Women’s literature has moved beyond the pale -- all matter of pinks from pale to insistent -- to dismemberment. These days, publishers are partial to flashing body parts, specifically women’s body parts, often legs and exquisitely shod feet, on book jackets. ... Disjointed body parts are featured on books by bestselling authors Jodi Picoult and Jennifer Weiner, as well as the paperback edition of ‘The View From Castle Rock’ by Canadian short-story master Alice Munro. ... Publishers are also fond of blurry photos featuring the backs of women, often in fluttery summer dresses. No faces, please, we’re women.
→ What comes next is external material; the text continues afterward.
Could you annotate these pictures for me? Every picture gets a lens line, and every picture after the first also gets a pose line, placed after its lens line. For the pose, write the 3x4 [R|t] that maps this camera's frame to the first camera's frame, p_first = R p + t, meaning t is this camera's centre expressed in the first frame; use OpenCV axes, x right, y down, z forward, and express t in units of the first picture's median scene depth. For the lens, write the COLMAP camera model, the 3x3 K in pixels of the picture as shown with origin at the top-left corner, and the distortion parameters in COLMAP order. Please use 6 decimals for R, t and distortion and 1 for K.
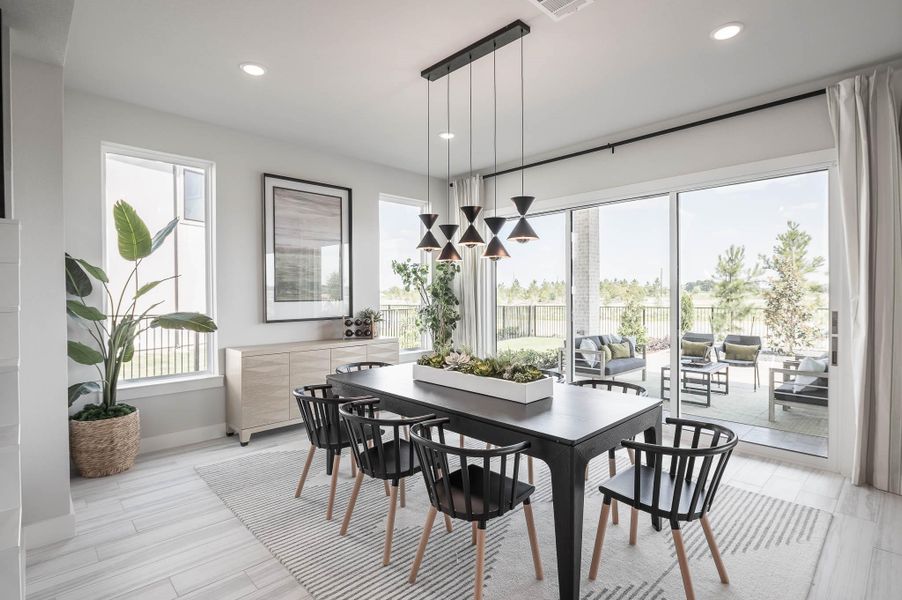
lens RADIAL K [[439.3, 0, 451.0], [0, 439.3, 300.0], [0, 0, 1]] dist [-0.002931, -0.000315]
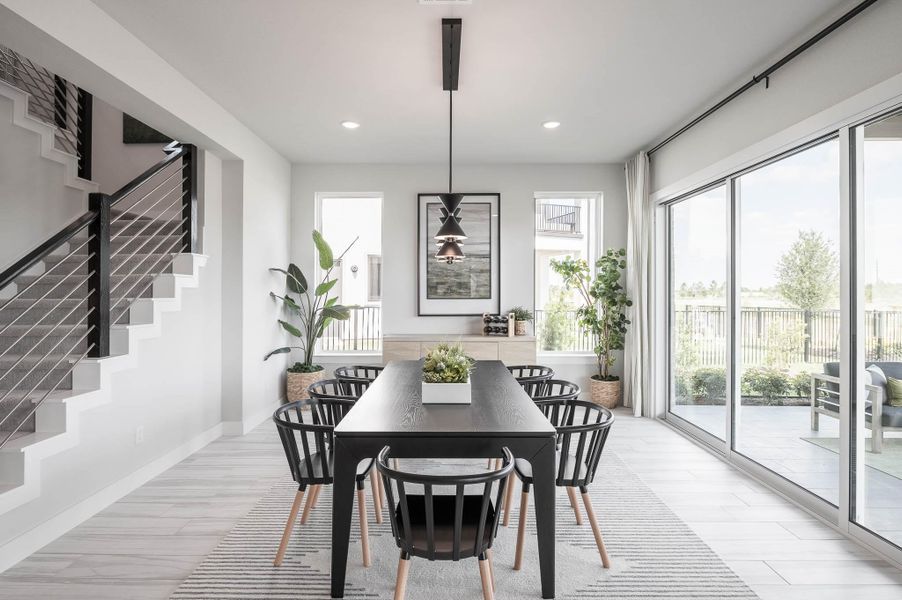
lens RADIAL K [[435.6, 0, 449.6], [0, 435.6, 286.8], [0, 0, 1]] dist [-0.000015, 0.000049]
pose [[0.709885, 0.002655, -0.704313, 0.439737], [-0.012129, 0.999891, -0.008455, -0.018706], [0.704214, 0.014545, 0.709839, 0.183223]]
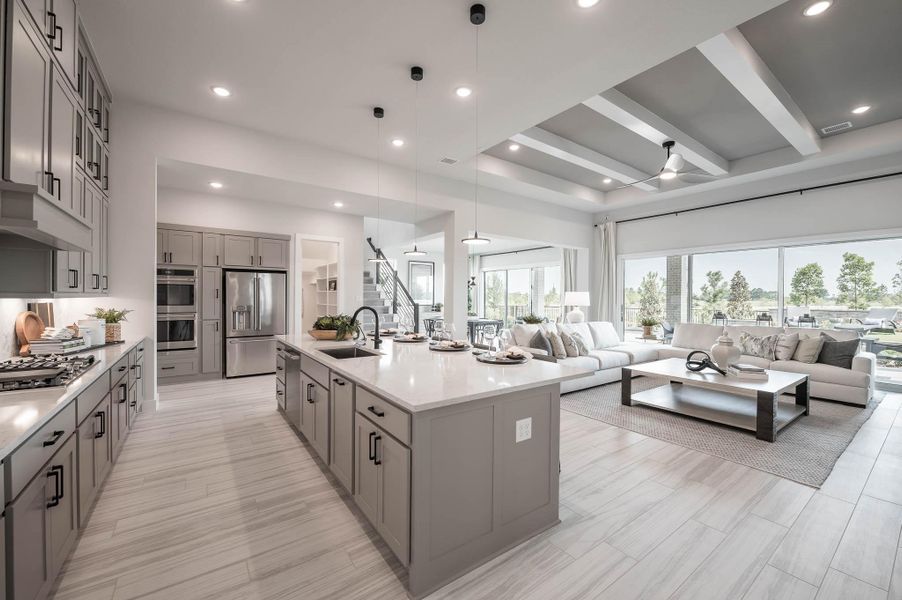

She finds these partial renderings insulting to female readers. But what she doesn’t seem to take into account is that the designers are avoided putting a face on the fictional protagonists for a reason -- so that the reader can imagine herself (or himself) there. Isn’t that one of the pleasures of reading?

When I was little, I was given a many-times-handed-down set of Nancy Drew books with blue-gray burlap covers decorated only by a silhouette of the girl-sleuth with her magnifying glass. I loved the books, and subsequently received others, bought new at Woolworth’s. The new books had garish yellow covers, usually with Nancy fully illustrated with lipstick and styled hair -- and she looked nothing like me. I resented the new, updated for the 1970s Nancy. I liked her better when I could imagine myself in her old-fashioned stack-heeled shoes.

These Corpus Libris photographs are a literalized extension of what it is to read. In the photos, people have made themselved part of the books, but also show how books can become a piece of who we are.